Suppose $0\leq{t}\leq{x}\leq1$ and let $z=\frac{t}{x}$ prove $|1-z|\leq1$

Question

Suppose $0\leq{t}\leq{x}\leq1$ and let $z=\frac{t}{x}$ prove $|1-z|\leq1$

I am hoping someone can help me with this question I'm not sure what technique is used to prove an inequality holds. I have only proven inequalities by induction which doesn't seem to be the case for this inequality, and my textbook doesn't have any examples like this.

I figure it's just some algebraic manipulations which need to be performed but I don't know what I'm supposed to get. If the question had asked to disprove an inequality I know I would just have to find a contradiction but since it says to prove it I'm not sure what to do.

I am also asked to prove $$\frac{1}{|1+xz|}\leq1$$$$|\frac{x-xz}{1+xz}|^n\leq|x|^n$$ for $n\in\mathbb{N}$

and also $$|1+t|^{-\frac{1}{2}}\leq1$$

So this is what I tried for the first inequality:

$$|1-z|\leq1$$

$$=1-\frac{t}{x}\leq1$$

It seems pretty obvious that if I subtract a positive fraction from 1 it result in a value less than 1 but is that really a proof?

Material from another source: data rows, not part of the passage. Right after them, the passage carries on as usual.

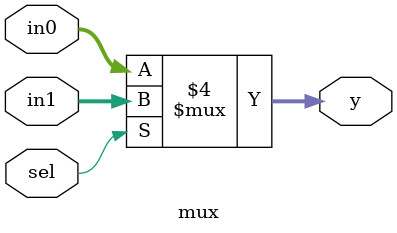
<source format=v>
module mux(y,sel,in0,in1);
	input [7:0] in0,in1;
	input sel;
	output reg [7:0] y;
	always @(sel or in0 or in1)
		begin
			if(sel == 0)
				y <= in0;
			else
				y <= in1;
		end
endmodule

</source>
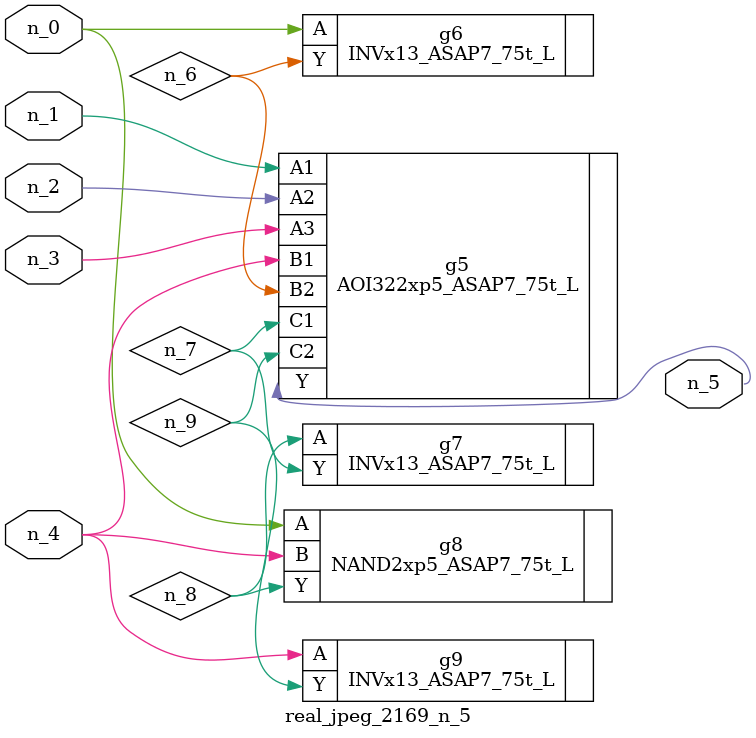
<source format=v>
module real_jpeg_2169_n_5 (n_4, n_0, n_1, n_2, n_3, n_5);

input n_4;
input n_0;
input n_1;
input n_2;
input n_3;

output n_5;

wire n_8;
wire n_6;
wire n_7;
wire n_9;

INVx13_ASAP7_75t_L g6 ( 
.A(n_0),
.Y(n_6)
);

NAND2xp5_ASAP7_75t_L g8 ( 
.A(n_0),
.B(n_4),
.Y(n_8)
);

AOI322xp5_ASAP7_75t_L g5 ( 
.A1(n_1),
.A2(n_2),
.A3(n_3),
.B1(n_4),
.B2(n_6),
.C1(n_7),
.C2(n_9),
.Y(n_5)
);

INVx13_ASAP7_75t_L g9 ( 
.A(n_4),
.Y(n_9)
);

INVx13_ASAP7_75t_L g7 ( 
.A(n_8),
.Y(n_7)
);


endmodule
</source>
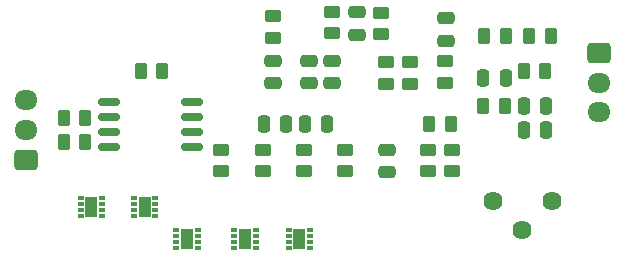
<source format=gbr>
%TF.GenerationSoftware,KiCad,Pcbnew,9.0.4*%
%TF.CreationDate,2025-09-27T14:14:02+05:30*%
%TF.ProjectId,EEG,4545472e-6b69-4636-9164-5f7063625858,rev?*%
%TF.SameCoordinates,Original*%
%TF.FileFunction,Soldermask,Top*%
%TF.FilePolarity,Negative*%
%FSLAX46Y46*%
G04 Gerber Fmt 4.6, Leading zero omitted, Abs format (unit mm)*
G04 Created by KiCad (PCBNEW 9.0.4) date 2025-09-27 14:14:02*
%MOMM*%
%LPD*%
G01*
G04 APERTURE LIST*
G04 Aperture macros list*
%AMRoundRect*
0 Rectangle with rounded corners*
0 $1 Rounding radius*
0 $2 $3 $4 $5 $6 $7 $8 $9 X,Y pos of 4 corners*
0 Add a 4 corners polygon primitive as box body*
4,1,4,$2,$3,$4,$5,$6,$7,$8,$9,$2,$3,0*
0 Add four circle primitives for the rounded corners*
1,1,$1+$1,$2,$3*
1,1,$1+$1,$4,$5*
1,1,$1+$1,$6,$7*
1,1,$1+$1,$8,$9*
0 Add four rect primitives between the rounded corners*
20,1,$1+$1,$2,$3,$4,$5,0*
20,1,$1+$1,$4,$5,$6,$7,0*
20,1,$1+$1,$6,$7,$8,$9,0*
20,1,$1+$1,$8,$9,$2,$3,0*%
G04 Aperture macros list end*
%ADD10RoundRect,0.250000X-0.450000X0.262500X-0.450000X-0.262500X0.450000X-0.262500X0.450000X0.262500X0*%
%ADD11RoundRect,0.250000X-0.475000X0.250000X-0.475000X-0.250000X0.475000X-0.250000X0.475000X0.250000X0*%
%ADD12RoundRect,0.250000X0.262500X0.450000X-0.262500X0.450000X-0.262500X-0.450000X0.262500X-0.450000X0*%
%ADD13R,0.500000X0.300000*%
%ADD14R,1.050000X1.750000*%
%ADD15RoundRect,0.250000X-0.262500X-0.450000X0.262500X-0.450000X0.262500X0.450000X-0.262500X0.450000X0*%
%ADD16RoundRect,0.250000X0.450000X-0.262500X0.450000X0.262500X-0.450000X0.262500X-0.450000X-0.262500X0*%
%ADD17RoundRect,0.250000X0.725000X-0.600000X0.725000X0.600000X-0.725000X0.600000X-0.725000X-0.600000X0*%
%ADD18O,1.950000X1.700000*%
%ADD19RoundRect,0.250000X0.250000X0.475000X-0.250000X0.475000X-0.250000X-0.475000X0.250000X-0.475000X0*%
%ADD20RoundRect,0.150000X-0.800000X-0.150000X0.800000X-0.150000X0.800000X0.150000X-0.800000X0.150000X0*%
%ADD21C,1.620000*%
%ADD22RoundRect,0.250000X0.475000X-0.250000X0.475000X0.250000X-0.475000X0.250000X-0.475000X-0.250000X0*%
%ADD23RoundRect,0.250000X-0.250000X-0.475000X0.250000X-0.475000X0.250000X0.475000X-0.250000X0.475000X0*%
%ADD24RoundRect,0.250000X-0.725000X0.600000X-0.725000X-0.600000X0.725000X-0.600000X0.725000X0.600000X0*%
G04 APERTURE END LIST*
D10*
%TO.C,R15*%
X147500000Y-85175000D03*
X147500000Y-87000000D03*
%TD*%
D11*
%TO.C,C6*%
X142000000Y-85175000D03*
X142000000Y-87075000D03*
%TD*%
D12*
%TO.C,R12*%
X152097500Y-75500000D03*
X150272500Y-75500000D03*
%TD*%
D10*
%TO.C,R5*%
X132412500Y-73850000D03*
X132412500Y-75675000D03*
%TD*%
D13*
%TO.C,U4*%
X124200000Y-92000000D03*
X124200000Y-92500000D03*
X124200000Y-93000000D03*
X124200000Y-93500000D03*
X126000000Y-93500000D03*
X126000000Y-93000000D03*
X126000000Y-92500000D03*
X126000000Y-92000000D03*
D14*
X125100000Y-92750000D03*
%TD*%
D11*
%TO.C,C3*%
X137412500Y-77637500D03*
X137412500Y-79537500D03*
%TD*%
D10*
%TO.C,R20*%
X145500000Y-85175000D03*
X145500000Y-87000000D03*
%TD*%
D15*
%TO.C,R1*%
X121175000Y-78500000D03*
X123000000Y-78500000D03*
%TD*%
D13*
%TO.C,U2*%
X116100000Y-89250000D03*
X116100000Y-89750000D03*
X116100000Y-90250000D03*
X116100000Y-90750000D03*
X117900000Y-90750000D03*
X117900000Y-90250000D03*
X117900000Y-89750000D03*
X117900000Y-89250000D03*
D14*
X117000000Y-90000000D03*
%TD*%
D12*
%TO.C,R19*%
X147412500Y-83000000D03*
X145587500Y-83000000D03*
%TD*%
D16*
%TO.C,R18*%
X128000000Y-87000000D03*
X128000000Y-85175000D03*
%TD*%
D17*
%TO.C,J2*%
X111500000Y-86000000D03*
D18*
X111500000Y-83500000D03*
X111500000Y-81000000D03*
%TD*%
D13*
%TO.C,U5*%
X129100000Y-92000000D03*
X129100000Y-92500000D03*
X129100000Y-93000000D03*
X129100000Y-93500000D03*
X130900000Y-93500000D03*
X130900000Y-93000000D03*
X130900000Y-92500000D03*
X130900000Y-92000000D03*
D14*
X130000000Y-92750000D03*
%TD*%
D10*
%TO.C,R4*%
X137412500Y-73500000D03*
X137412500Y-75325000D03*
%TD*%
%TO.C,R3*%
X135000000Y-85175000D03*
X135000000Y-87000000D03*
%TD*%
D15*
%TO.C,R13*%
X150175000Y-81500000D03*
X152000000Y-81500000D03*
%TD*%
D10*
%TO.C,R11*%
X131500000Y-85175000D03*
X131500000Y-87000000D03*
%TD*%
D11*
%TO.C,C8*%
X147000000Y-74050000D03*
X147000000Y-75950000D03*
%TD*%
D19*
%TO.C,C2*%
X136950000Y-83000000D03*
X135050000Y-83000000D03*
%TD*%
D10*
%TO.C,R6*%
X143952500Y-77770000D03*
X143952500Y-79595000D03*
%TD*%
D20*
%TO.C,U1*%
X118500000Y-81095000D03*
X118500000Y-82365000D03*
X118500000Y-83635000D03*
X118500000Y-84905000D03*
X125500000Y-84905000D03*
X125500000Y-83635000D03*
X125500000Y-82365000D03*
X125500000Y-81095000D03*
%TD*%
D11*
%TO.C,C4*%
X135412500Y-77637500D03*
X135412500Y-79537500D03*
%TD*%
D13*
%TO.C,U3*%
X120600000Y-89250000D03*
X120600000Y-89750000D03*
X120600000Y-90250000D03*
X120600000Y-90750000D03*
X122400000Y-90750000D03*
X122400000Y-90250000D03*
X122400000Y-89750000D03*
X122400000Y-89250000D03*
D14*
X121500000Y-90000000D03*
%TD*%
D10*
%TO.C,R2*%
X141500000Y-73587500D03*
X141500000Y-75412500D03*
%TD*%
D12*
%TO.C,R14*%
X155412500Y-78500000D03*
X153587500Y-78500000D03*
%TD*%
D21*
%TO.C,RV1*%
X156000000Y-89500000D03*
X153500000Y-92000000D03*
X151000000Y-89500000D03*
%TD*%
D19*
%TO.C,C7*%
X152075000Y-79090000D03*
X150175000Y-79090000D03*
%TD*%
D10*
%TO.C,R8*%
X141912500Y-77762500D03*
X141912500Y-79587500D03*
%TD*%
D16*
%TO.C,R9*%
X146912500Y-79500000D03*
X146912500Y-77675000D03*
%TD*%
D12*
%TO.C,R16*%
X116500000Y-82500000D03*
X114675000Y-82500000D03*
%TD*%
D22*
%TO.C,C5*%
X132402500Y-79537500D03*
X132402500Y-77637500D03*
%TD*%
D19*
%TO.C,C16*%
X155500000Y-83500000D03*
X153600000Y-83500000D03*
%TD*%
D13*
%TO.C,U6*%
X133700000Y-92000000D03*
X133700000Y-92500000D03*
X133700000Y-93000000D03*
X133700000Y-93500000D03*
X135500000Y-93500000D03*
X135500000Y-93000000D03*
X135500000Y-92500000D03*
X135500000Y-92000000D03*
D14*
X134600000Y-92750000D03*
%TD*%
D23*
%TO.C,C10*%
X153600000Y-81500000D03*
X155500000Y-81500000D03*
%TD*%
D12*
%TO.C,R10*%
X155912500Y-75500000D03*
X154087500Y-75500000D03*
%TD*%
D19*
%TO.C,C9*%
X133500000Y-83000000D03*
X131600000Y-83000000D03*
%TD*%
D12*
%TO.C,R17*%
X116500000Y-84500000D03*
X114675000Y-84500000D03*
%TD*%
D10*
%TO.C,R7*%
X138500000Y-85175000D03*
X138500000Y-87000000D03*
%TD*%
D24*
%TO.C,J1*%
X160000000Y-77000000D03*
D18*
X160000000Y-79500000D03*
X160000000Y-82000000D03*
%TD*%
D22*
%TO.C,C1*%
X139500000Y-75450000D03*
X139500000Y-73550000D03*
%TD*%
M02*

</source>
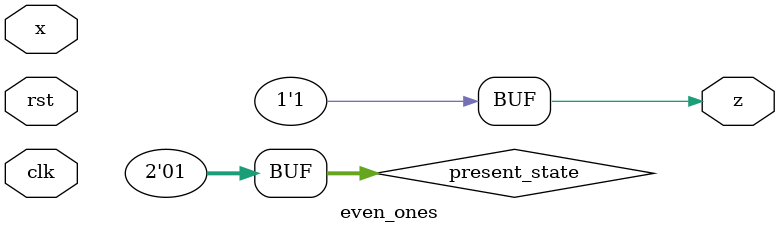
<source format=v>
module even_ones(x,clk,rst,z);
input x,clk,rst;
output reg z;
parameter even = 2'h1;
parameter          odd = 2'h2;
reg[1:0]present_state,next_state;

always@(posedge clk)
    begin
        if(rst)
            present_state<=even;
        else
            present_state<=next_state;
    end

    always@(*)
    begin
        present_state = even;
        case(present_state)
            even : begin
                    if(x==1)
                        next_state = odd;
                    else
                        next_state = even;
                end
            odd : begin
                    if(x==1)
                        next_state = even;
                    else
                        next_state = odd;
                end
                default : next_state = even;
            endcase
        end

        always@(present_state)
    begin
        case(present_state)
            even:z = 1;
            odd:z = 0;
            default:z = 0;
        endcase
    end
    endmodule




</source>
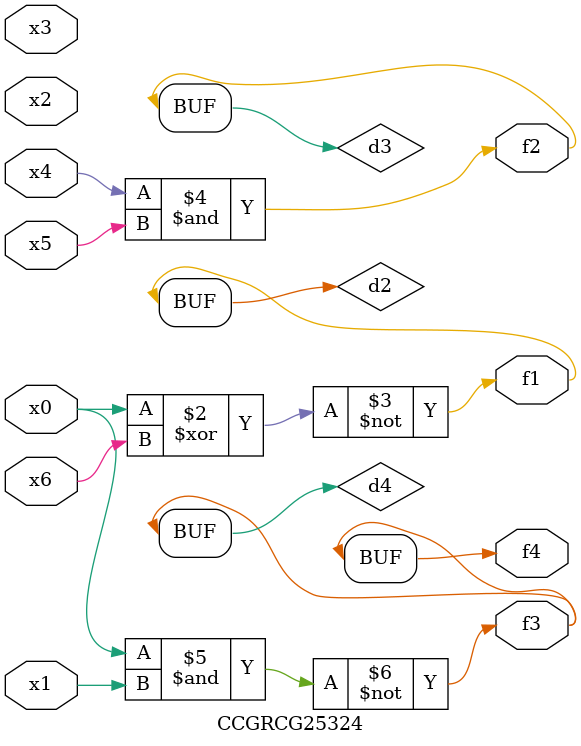
<source format=v>
module CCGRCG25324(
	input x0, x1, x2, x3, x4, x5, x6,
	output f1, f2, f3, f4
);

	wire d1, d2, d3, d4;

	nor (d1, x0);
	xnor (d2, x0, x6);
	and (d3, x4, x5);
	nand (d4, x0, x1);
	assign f1 = d2;
	assign f2 = d3;
	assign f3 = d4;
	assign f4 = d4;
endmodule

</source>
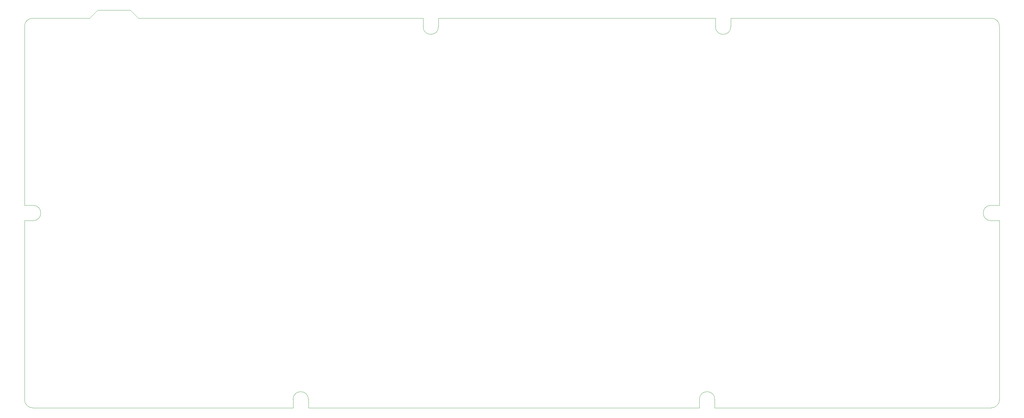
<source format=gm1>
G04 #@! TF.GenerationSoftware,KiCad,Pcbnew,(6.0.6-0)*
G04 #@! TF.CreationDate,2023-02-10T21:05:53+09:00*
G04 #@! TF.ProjectId,key-ripper,6b65792d-7269-4707-9065-722e6b696361,rev?*
G04 #@! TF.SameCoordinates,Original*
G04 #@! TF.FileFunction,Profile,NP*
%FSLAX46Y46*%
G04 Gerber Fmt 4.6, Leading zero omitted, Abs format (unit mm)*
G04 Created by KiCad (PCBNEW (6.0.6-0)) date 2023-02-10 21:05:53*
%MOMM*%
%LPD*%
G01*
G04 APERTURE LIST*
G04 #@! TA.AperFunction,Profile*
%ADD10C,0.100000*%
G04 #@! TD*
G04 APERTURE END LIST*
D10*
X19050000Y-73950000D02*
X19050000Y-21431250D01*
X52387500Y-19050000D02*
X135875000Y-19050000D01*
X302418750Y-133350000D02*
X221350000Y-133350000D01*
X40481250Y-16668750D02*
X50006250Y-16668750D01*
X304800000Y-21431250D02*
X304800000Y-73950000D01*
X97750000Y-133350000D02*
X21431250Y-133350000D01*
X140375000Y-19050000D02*
X221550000Y-19050000D01*
X40481250Y-16668750D02*
X38100000Y-19050000D01*
X304800000Y-78450000D02*
X304800000Y-130968750D01*
X21431250Y-19050000D02*
X38100000Y-19050000D01*
X302418750Y-133350000D02*
G75*
G03*
X304800000Y-130968750I-50J2381300D01*
G01*
X19050000Y-130968750D02*
G75*
G03*
X21431250Y-133350000I2381250J0D01*
G01*
X50006250Y-16668750D02*
X52387500Y-19050000D01*
X226050000Y-19050000D02*
X302418750Y-19050000D01*
X21431250Y-19050000D02*
G75*
G03*
X19050000Y-21431250I0J-2381250D01*
G01*
X19050000Y-130968750D02*
X19050000Y-78450000D01*
X304800000Y-21431250D02*
G75*
G03*
X302418750Y-19050000I-2381300J-50D01*
G01*
X216850000Y-133350000D02*
X102250000Y-133350000D01*
X302300000Y-78450000D02*
X304800000Y-78450000D01*
X302300000Y-73950000D02*
X304800000Y-73950000D01*
X302300000Y-73950000D02*
G75*
G03*
X302300000Y-78450000I0J-2250000D01*
G01*
X216850000Y-130850000D02*
X216850000Y-133350000D01*
X221350000Y-130850000D02*
X221350000Y-133350000D01*
X221350000Y-130850000D02*
G75*
G03*
X216850000Y-130850000I-2250000J0D01*
G01*
X226050000Y-21550000D02*
X226050000Y-19050000D01*
X221550000Y-21550000D02*
X221550000Y-19050000D01*
X221550000Y-21550000D02*
G75*
G03*
X226050000Y-21550000I2250000J0D01*
G01*
X21550000Y-73950000D02*
X19050000Y-73950000D01*
X21550000Y-78450000D02*
X19050000Y-78450000D01*
X21550000Y-78450000D02*
G75*
G03*
X21550000Y-73950000I0J2250000D01*
G01*
X140375000Y-21550000D02*
X140375000Y-19050000D01*
X135875000Y-21550000D02*
X135875000Y-19050000D01*
X135875000Y-21550000D02*
G75*
G03*
X140375000Y-21550000I2250000J0D01*
G01*
X102250000Y-130850000D02*
X102250000Y-133350000D01*
X97750000Y-130850000D02*
X97750000Y-133350000D01*
X102250000Y-130850000D02*
G75*
G03*
X97750000Y-130850000I-2250000J0D01*
G01*
M02*

</source>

For the second inequality $$\frac{1}{|1+xz|}\leq1$$$$=\frac{1}{1+t}\leq1$$

Again this one seems obvious that 1 divided by a value greater than 1 is less than 1 but it doesn't sound like a formal way of saying it.

Any help would be greatly appreciated.

Thank you,

Answer 1

Just use definition of $|A| \le B \iff - B\le A \le B$ with $A = 1- z, B = 1$. Thus you check: $-1 \le 1-z \le 1\iff 0 \le z \le 2$, which is true since $z \ge 0$, and $z \le 1 < 2 \implies z < 2$.